Speech Segmentation of Audio Books

Master Project
Announcement date
01 Oct 2011
Philipp Salletmayr
  • Harald Romsdorfer
Research Areas

An important task in speech processing is the segmentation of speech utterances into the appropriate sequence of phones. This segmentation is traditionally accomplished using some kind of phoneme-based forced alignment algorithm. However, the segmentation of long speech utterances, so-called monologues, is in general a non-trivial issue, cf. [1].

Audio books offer a rich resource of high-quality speech material with accompanying text resources. Unfortunately, the speech material of audio books is a set of very long speech files.
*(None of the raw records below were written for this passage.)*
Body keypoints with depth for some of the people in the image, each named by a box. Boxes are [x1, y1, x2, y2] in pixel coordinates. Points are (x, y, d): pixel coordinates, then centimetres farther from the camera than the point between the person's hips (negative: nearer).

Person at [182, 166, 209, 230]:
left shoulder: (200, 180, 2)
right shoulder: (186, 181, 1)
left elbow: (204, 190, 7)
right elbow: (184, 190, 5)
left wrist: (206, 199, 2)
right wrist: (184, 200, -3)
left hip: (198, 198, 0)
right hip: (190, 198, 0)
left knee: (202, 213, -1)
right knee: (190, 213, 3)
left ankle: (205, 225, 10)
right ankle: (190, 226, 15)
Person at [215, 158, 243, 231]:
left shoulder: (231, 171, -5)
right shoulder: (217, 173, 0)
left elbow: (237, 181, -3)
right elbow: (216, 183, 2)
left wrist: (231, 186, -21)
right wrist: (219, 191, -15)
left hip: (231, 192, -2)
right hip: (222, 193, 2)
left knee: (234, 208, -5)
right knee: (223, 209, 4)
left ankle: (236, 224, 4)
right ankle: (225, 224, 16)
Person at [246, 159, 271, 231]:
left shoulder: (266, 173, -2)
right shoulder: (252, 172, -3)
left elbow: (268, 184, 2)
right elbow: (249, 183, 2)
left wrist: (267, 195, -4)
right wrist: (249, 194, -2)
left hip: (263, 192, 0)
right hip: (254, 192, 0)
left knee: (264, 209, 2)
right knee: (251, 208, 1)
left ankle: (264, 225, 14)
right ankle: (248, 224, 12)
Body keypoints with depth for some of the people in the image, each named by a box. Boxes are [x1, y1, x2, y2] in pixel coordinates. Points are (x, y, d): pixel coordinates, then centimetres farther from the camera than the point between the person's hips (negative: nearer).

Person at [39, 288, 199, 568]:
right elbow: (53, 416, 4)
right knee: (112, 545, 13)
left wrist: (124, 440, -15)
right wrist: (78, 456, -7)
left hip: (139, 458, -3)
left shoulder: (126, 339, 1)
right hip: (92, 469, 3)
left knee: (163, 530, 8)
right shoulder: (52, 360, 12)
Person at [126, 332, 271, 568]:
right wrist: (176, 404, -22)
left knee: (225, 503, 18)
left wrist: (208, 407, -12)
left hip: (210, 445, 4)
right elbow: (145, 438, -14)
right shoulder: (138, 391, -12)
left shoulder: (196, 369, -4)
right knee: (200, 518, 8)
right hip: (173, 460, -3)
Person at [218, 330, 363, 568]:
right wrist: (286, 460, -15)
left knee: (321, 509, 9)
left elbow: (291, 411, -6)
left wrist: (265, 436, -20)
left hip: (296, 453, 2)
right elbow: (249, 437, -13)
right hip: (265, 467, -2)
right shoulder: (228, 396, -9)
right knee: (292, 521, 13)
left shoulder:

Recently, different approaches to the segmentation of monologues were accomplished, e.g. in [2].

This thesis aims to investigate an approach to phone segmentation of long speech monologues using, e.g., a combination of a grapheme-based forced alignment procedure for first sentence- and/or word-level segmentation, followed by a phone-based forced alignment procedure for the final phone level segmentation.


[1] P. J. Moreno and C. Alberti: A factor automaton approach for the forced alignment of long speech recordings. In Proceedings of IEEE Int. Conf. Acoust., Speech, and Signal Processing, pages 4869–4872, Taipei, Taiwan, 2009. 13, 14

[2] K. Prahallad: Automatic Building of Synthetic Voices from Audio Books. PhD Thesis, CMU, Pittsburgh, 2010.